- Aim:
Transcribe the passage of the book reviews below from "This is a stand" to "right over you.".

This is a stand alone novel from Macbride and it contains all of his signature humour, violence and clever storytelling. The idea of the village of Glenfarach is brilliant and the twisty nature of the plot - who can Reekie trust - works with the classic 'closed room' scenario. It's as far away from cosy crime as you can get but is brilliant! ( )
  pluckedhighbrow | Feb 26, 2023 |
This is one creepy story. In fact all of Stuart MacBride’s stories are creepy. Even the titles are creepy. Creepy and so compelling that you can’t put them down. You have to know the next horrible thing one horrible character is going to do to an equally horrible character. The well written plot always goes smoothly on and on and on, pushing you, pulling you, dragging you, rolling right over you.

Not many authors can set a scene and transport you to it, envelop you in it, like he does. I swear I was cold and scared the entire time I was reading The Dead of Winter. MacBride has a way with words like no other author. Not traditional happy, funny, warm, wise uplifting words, but they sure do stick with you. They make you shudder and squirm and laugh in spite of yourself. Who can stop from letting loose a little snicker at this, “. . . throw in a voice so slithery it'd give porridge the creeps” or this, “The cat stopped licking its kneepits to stare at Edward, then returned to the task in . . . tongue.”

- Provided records:
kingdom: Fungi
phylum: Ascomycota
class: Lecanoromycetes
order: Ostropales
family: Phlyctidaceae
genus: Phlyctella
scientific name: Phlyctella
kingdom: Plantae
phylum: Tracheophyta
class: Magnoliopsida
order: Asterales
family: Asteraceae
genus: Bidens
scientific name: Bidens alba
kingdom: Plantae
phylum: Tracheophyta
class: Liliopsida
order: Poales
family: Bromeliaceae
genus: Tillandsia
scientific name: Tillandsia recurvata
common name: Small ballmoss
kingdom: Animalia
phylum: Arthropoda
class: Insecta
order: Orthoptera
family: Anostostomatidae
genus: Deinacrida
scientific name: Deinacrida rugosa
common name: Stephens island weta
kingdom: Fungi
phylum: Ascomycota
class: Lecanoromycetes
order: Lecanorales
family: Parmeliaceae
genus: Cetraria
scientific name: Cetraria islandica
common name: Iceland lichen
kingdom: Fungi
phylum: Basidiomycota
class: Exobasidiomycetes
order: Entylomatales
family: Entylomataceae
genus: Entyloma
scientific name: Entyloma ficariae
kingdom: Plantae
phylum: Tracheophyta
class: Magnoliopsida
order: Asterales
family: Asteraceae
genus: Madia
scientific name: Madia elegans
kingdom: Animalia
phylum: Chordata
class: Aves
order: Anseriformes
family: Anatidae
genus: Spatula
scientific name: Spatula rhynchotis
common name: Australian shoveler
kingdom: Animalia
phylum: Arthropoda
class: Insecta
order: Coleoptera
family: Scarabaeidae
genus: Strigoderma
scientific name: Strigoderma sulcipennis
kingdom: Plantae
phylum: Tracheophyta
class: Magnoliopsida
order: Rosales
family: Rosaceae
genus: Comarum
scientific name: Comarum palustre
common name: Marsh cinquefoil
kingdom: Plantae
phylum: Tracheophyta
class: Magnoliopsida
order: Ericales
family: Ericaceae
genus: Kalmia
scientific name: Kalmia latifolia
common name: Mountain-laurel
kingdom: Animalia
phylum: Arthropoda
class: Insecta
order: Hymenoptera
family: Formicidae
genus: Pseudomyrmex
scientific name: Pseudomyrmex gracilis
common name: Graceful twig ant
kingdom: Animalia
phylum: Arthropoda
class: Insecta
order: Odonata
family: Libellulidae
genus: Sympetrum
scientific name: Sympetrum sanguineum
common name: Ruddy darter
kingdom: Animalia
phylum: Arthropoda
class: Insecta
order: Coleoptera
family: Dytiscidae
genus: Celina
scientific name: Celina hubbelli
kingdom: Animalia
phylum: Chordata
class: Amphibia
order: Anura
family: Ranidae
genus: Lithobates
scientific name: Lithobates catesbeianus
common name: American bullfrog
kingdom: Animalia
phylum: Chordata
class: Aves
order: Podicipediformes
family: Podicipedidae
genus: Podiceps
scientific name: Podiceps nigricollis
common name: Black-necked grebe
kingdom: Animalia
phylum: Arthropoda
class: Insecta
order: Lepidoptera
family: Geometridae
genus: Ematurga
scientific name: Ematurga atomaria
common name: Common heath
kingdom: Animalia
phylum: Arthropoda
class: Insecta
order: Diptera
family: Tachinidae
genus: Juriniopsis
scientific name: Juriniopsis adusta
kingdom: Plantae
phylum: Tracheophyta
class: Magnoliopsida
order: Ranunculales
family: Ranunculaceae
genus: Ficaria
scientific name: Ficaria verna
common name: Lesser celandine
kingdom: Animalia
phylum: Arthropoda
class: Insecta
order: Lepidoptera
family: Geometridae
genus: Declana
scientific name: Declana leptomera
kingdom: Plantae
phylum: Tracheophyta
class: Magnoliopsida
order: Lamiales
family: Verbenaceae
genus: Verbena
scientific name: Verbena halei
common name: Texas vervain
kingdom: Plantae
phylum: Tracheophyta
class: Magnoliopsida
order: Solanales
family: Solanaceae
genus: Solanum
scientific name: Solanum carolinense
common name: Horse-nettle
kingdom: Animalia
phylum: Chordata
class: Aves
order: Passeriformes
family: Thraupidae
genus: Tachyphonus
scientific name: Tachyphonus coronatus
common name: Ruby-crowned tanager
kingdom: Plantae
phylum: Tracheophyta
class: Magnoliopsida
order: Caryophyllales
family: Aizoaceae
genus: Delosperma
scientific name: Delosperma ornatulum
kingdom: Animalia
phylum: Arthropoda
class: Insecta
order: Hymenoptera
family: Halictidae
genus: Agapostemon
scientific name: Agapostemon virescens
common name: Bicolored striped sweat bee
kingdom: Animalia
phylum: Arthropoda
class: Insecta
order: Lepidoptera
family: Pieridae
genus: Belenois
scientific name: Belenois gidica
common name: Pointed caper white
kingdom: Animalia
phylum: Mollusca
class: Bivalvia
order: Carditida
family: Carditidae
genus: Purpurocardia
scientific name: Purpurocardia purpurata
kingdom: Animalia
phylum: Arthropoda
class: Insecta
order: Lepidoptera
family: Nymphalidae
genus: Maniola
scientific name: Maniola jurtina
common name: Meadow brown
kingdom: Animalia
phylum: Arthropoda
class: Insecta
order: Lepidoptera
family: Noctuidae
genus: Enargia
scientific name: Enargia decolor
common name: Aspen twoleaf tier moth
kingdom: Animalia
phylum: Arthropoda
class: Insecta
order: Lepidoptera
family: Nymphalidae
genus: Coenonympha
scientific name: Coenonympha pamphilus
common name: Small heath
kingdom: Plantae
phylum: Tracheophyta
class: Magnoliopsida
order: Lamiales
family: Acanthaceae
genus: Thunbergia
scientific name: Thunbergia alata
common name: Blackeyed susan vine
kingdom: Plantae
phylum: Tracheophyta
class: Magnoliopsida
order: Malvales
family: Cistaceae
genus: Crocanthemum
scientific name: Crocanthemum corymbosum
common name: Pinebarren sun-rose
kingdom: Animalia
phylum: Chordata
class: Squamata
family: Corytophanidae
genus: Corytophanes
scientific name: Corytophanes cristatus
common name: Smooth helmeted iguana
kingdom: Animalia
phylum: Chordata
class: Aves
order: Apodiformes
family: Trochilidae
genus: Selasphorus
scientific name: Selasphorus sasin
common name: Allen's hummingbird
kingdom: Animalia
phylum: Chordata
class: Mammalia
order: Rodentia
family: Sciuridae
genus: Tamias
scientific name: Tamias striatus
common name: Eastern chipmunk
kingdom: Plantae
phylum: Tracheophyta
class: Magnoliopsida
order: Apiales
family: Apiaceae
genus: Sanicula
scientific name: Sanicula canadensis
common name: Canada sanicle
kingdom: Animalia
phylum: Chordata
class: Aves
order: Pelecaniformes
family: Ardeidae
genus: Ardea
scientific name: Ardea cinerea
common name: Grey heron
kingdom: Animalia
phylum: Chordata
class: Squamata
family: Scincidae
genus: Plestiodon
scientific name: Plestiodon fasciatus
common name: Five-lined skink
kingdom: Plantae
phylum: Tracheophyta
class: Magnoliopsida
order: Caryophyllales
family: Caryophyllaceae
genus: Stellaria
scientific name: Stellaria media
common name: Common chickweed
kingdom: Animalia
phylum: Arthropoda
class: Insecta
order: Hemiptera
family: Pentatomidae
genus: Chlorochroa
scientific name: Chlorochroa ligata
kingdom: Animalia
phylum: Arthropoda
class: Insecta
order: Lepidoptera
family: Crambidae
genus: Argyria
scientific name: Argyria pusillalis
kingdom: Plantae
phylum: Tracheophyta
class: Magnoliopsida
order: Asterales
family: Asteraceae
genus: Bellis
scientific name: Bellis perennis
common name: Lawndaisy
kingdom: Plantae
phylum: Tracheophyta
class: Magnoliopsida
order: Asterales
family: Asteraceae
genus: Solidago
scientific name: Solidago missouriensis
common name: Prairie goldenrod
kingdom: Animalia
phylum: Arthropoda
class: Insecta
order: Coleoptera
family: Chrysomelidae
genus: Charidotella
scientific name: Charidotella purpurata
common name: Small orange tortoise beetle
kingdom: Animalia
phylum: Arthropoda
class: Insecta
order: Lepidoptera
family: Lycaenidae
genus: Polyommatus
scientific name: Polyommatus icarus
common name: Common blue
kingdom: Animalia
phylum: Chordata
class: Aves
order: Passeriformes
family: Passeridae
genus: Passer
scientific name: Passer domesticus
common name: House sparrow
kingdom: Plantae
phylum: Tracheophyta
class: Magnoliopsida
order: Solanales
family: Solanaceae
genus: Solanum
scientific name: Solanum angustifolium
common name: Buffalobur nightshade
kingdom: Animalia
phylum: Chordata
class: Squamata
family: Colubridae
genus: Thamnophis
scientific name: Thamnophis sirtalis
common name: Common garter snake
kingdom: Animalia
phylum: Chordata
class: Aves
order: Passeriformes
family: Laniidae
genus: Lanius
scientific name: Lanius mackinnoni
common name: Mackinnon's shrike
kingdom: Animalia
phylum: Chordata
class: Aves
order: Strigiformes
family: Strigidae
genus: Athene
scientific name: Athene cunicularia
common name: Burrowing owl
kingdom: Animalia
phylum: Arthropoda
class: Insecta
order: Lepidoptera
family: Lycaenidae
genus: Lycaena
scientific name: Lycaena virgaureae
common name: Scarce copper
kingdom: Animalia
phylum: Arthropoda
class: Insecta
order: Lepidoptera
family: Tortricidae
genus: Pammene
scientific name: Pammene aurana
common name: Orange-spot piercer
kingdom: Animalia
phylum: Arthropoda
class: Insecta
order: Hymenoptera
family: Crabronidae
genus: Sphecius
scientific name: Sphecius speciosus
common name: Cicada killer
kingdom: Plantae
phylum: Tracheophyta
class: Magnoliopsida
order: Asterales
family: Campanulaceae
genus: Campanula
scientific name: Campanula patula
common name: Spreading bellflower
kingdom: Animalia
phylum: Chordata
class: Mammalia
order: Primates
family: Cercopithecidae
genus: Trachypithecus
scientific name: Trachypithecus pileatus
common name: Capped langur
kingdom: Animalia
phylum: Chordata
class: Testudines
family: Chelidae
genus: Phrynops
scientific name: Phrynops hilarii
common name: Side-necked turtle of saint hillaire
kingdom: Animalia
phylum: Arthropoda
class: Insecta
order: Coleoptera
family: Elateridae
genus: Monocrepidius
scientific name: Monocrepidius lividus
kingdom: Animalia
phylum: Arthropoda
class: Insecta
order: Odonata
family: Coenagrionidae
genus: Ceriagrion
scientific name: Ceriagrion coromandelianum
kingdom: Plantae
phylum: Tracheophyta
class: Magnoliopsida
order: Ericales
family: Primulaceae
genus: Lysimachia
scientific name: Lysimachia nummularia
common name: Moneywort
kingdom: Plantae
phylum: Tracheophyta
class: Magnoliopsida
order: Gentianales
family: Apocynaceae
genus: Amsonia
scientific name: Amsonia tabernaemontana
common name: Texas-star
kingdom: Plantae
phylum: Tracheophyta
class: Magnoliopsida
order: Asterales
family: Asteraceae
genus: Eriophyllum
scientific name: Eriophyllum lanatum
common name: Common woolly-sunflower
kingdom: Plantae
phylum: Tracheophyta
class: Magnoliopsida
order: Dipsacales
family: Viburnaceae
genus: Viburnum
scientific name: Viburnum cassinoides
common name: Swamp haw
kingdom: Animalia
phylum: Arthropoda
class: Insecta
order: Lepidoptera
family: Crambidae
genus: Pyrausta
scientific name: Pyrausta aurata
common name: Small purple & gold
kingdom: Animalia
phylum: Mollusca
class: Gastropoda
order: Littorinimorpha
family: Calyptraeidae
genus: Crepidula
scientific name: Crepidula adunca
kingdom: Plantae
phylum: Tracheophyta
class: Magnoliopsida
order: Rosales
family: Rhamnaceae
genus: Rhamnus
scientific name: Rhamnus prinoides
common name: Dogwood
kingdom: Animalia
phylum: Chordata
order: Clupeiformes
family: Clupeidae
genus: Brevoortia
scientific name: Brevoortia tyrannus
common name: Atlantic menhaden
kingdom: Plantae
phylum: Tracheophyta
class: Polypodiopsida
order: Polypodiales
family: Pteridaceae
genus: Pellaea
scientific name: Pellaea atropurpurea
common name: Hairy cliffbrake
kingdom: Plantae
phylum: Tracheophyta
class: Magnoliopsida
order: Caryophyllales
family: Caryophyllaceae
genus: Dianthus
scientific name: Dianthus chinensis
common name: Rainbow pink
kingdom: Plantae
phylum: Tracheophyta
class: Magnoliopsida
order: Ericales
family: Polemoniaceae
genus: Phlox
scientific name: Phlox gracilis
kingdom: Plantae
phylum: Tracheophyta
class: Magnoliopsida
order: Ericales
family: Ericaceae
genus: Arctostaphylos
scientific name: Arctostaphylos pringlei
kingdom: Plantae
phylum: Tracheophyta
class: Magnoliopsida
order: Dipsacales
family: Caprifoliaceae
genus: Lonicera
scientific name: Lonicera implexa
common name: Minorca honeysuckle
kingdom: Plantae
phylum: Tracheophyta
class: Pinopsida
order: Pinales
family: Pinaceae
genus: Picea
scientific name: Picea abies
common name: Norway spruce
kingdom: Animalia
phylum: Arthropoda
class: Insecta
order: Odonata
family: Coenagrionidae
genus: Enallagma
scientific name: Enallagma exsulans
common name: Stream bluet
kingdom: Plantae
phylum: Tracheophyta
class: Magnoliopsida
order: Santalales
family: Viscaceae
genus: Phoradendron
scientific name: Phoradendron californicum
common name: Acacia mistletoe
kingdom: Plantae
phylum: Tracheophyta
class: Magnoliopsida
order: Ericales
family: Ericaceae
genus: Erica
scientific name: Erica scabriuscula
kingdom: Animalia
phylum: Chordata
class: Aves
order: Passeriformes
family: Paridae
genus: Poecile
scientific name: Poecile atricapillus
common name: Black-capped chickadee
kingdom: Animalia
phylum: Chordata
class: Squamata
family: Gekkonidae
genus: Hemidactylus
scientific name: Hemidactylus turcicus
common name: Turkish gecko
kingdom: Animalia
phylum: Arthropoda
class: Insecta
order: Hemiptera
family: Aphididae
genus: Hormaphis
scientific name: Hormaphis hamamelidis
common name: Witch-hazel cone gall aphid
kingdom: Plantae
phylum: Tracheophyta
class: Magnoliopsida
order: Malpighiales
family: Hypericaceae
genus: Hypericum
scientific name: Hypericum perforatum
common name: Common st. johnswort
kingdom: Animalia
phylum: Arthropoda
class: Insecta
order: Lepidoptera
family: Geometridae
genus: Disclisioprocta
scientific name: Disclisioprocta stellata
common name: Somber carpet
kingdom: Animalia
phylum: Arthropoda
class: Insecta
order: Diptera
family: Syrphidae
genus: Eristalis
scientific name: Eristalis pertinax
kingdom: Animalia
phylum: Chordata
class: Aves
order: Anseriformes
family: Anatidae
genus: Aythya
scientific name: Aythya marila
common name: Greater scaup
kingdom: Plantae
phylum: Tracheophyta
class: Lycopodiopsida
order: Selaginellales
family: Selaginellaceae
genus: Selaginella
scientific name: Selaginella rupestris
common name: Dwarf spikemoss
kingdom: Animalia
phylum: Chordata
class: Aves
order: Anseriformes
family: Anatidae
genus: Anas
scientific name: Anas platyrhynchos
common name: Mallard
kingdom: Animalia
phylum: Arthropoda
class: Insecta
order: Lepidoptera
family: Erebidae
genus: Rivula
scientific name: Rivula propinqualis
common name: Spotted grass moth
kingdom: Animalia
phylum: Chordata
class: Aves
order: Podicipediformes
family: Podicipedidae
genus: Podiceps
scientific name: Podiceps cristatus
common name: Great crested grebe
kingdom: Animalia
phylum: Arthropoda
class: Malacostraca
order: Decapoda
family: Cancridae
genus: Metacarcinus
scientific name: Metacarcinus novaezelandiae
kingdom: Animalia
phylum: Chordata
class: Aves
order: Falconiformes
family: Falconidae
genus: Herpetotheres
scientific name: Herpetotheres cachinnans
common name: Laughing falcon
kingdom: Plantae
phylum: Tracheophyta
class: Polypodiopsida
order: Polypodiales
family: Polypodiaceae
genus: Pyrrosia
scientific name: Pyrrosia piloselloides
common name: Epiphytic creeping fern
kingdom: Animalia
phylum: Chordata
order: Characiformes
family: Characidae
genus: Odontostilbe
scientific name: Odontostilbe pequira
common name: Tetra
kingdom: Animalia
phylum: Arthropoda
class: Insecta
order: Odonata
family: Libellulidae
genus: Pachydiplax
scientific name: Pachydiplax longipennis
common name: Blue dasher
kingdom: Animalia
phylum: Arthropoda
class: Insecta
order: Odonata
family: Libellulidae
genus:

- The reply:
This is a stand alone novel from Macbride and it contains all of his signature humour, violence and clever storytelling. The idea of the village of Glenfarach is brilliant and the twisty nature of the plot - who can Reekie trust - works with the classic 'closed room' scenario. It's as far away from cosy crime as you can get but is brilliant! ( )
  pluckedhighbrow | Feb 26, 2023 |
This is one creepy story. In fact all of Stuart MacBride’s stories are creepy. Even the titles are creepy. Creepy and so compelling that you can’t put them down. You have to know the next horrible thing one horrible character is going to do to an equally horrible character. The well written plot always goes smoothly on and on and on, pushing you, pulling you, dragging you, rolling right over you.